*Text passage:*
++++

2.1. Software Configuration

Most of the software configuration described in this section is done by changing content inside of files of the HADatAc distribution. If the installation is in a local computer, the HADatAc distribution folder should be in the filesystem of the local computer. If the installation is in a remote computer, the HADatAc distribution folder should be in the filesystem of the local computer, that may require the use of some utility like SSH to gain access to the distribution folder. The "HADatAc distribution folder" is what is called "[HADatAc_folder]" in this documentation. The actual value of [HADatAc_folder] is a path in a filesystem of the machine hosting HADatAc, and it may look something like /home/data/git/hadatac/conf (this location in set during HADatAc's installation).

Assuming that HADatAc is installed at [HADatAc_folder], configuration files are located at [HADatAc_folder]/conf. The way content in [HADatAc_folder]/conf is used is different when using HADatAc in development mode and production mode.

++++

*Information supplied:*

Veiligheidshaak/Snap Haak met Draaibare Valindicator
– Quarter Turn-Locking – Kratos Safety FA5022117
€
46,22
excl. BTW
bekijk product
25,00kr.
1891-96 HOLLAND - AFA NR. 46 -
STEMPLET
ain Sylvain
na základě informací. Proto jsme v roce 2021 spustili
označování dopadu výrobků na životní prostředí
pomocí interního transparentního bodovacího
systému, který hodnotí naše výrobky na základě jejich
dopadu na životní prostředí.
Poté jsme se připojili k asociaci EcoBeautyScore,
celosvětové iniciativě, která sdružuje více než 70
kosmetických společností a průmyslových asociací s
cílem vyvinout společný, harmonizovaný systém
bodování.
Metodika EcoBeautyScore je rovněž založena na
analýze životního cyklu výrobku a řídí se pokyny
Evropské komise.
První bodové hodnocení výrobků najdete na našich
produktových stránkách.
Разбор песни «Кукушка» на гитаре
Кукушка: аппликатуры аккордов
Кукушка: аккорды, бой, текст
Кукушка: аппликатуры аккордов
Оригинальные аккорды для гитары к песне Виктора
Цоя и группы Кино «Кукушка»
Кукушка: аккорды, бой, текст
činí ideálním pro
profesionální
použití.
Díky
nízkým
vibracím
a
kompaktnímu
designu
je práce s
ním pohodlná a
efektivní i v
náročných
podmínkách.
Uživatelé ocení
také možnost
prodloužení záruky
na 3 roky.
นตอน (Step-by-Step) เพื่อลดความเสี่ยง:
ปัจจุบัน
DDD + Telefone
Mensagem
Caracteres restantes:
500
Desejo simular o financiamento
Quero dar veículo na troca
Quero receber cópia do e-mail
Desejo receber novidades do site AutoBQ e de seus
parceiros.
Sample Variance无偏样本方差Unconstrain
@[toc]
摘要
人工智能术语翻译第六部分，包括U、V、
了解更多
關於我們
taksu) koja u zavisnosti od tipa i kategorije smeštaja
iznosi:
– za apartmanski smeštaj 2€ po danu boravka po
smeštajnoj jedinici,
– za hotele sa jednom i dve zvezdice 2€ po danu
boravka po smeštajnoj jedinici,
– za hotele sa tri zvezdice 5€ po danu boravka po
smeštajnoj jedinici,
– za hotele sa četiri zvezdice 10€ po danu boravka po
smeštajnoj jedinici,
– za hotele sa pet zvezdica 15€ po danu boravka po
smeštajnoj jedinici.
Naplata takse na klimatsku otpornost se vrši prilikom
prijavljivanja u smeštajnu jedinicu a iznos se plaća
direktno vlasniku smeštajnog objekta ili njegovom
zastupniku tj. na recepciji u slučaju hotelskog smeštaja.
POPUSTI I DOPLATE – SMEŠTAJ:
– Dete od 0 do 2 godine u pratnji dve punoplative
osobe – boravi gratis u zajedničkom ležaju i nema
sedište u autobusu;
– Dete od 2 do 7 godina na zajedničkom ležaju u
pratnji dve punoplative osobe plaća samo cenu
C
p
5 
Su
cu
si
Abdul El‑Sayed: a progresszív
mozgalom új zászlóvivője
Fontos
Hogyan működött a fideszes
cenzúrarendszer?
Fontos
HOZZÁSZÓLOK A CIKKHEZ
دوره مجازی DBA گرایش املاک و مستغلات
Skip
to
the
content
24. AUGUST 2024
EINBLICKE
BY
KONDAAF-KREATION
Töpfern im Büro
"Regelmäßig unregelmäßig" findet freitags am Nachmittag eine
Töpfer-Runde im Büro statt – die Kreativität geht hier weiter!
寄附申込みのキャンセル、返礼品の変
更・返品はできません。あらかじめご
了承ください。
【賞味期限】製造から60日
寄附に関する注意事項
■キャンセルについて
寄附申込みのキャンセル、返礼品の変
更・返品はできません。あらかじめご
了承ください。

++++

*Task requirements:*
1) According to the software configuration text, where are HADatAc's configuration files located?
2) Reproduce the software configuration text between "2.1. Software Configuration" and "during HADatAc's installation).", inclusive, renaming "filesystem" to "file system" wherever it occurs.
The listing has no connection to the software configuration text.

*Answers in order:*
1) At [HADatAc_folder]/conf.

2)
2.1. Software Configuration

Most of the software configuration described in this section is done by changing content inside of files of the HADatAc distribution. If the installation is in a local computer, the HADatAc distribution folder should be in the file system of the local computer. If the installation is in a remote computer, the HADatAc distribution folder should be in the file system of the local computer, that may require the use of some utility like SSH to gain access to the distribution folder. The "HADatAc distribution folder" is what is called "[HADatAc_folder]" in this documentation. The actual value of [HADatAc_folder] is a path in a file system of the machine hosting HADatAc, and it may look something like /home/data/git/hadatac/conf (this location in set during HADatAc's installation).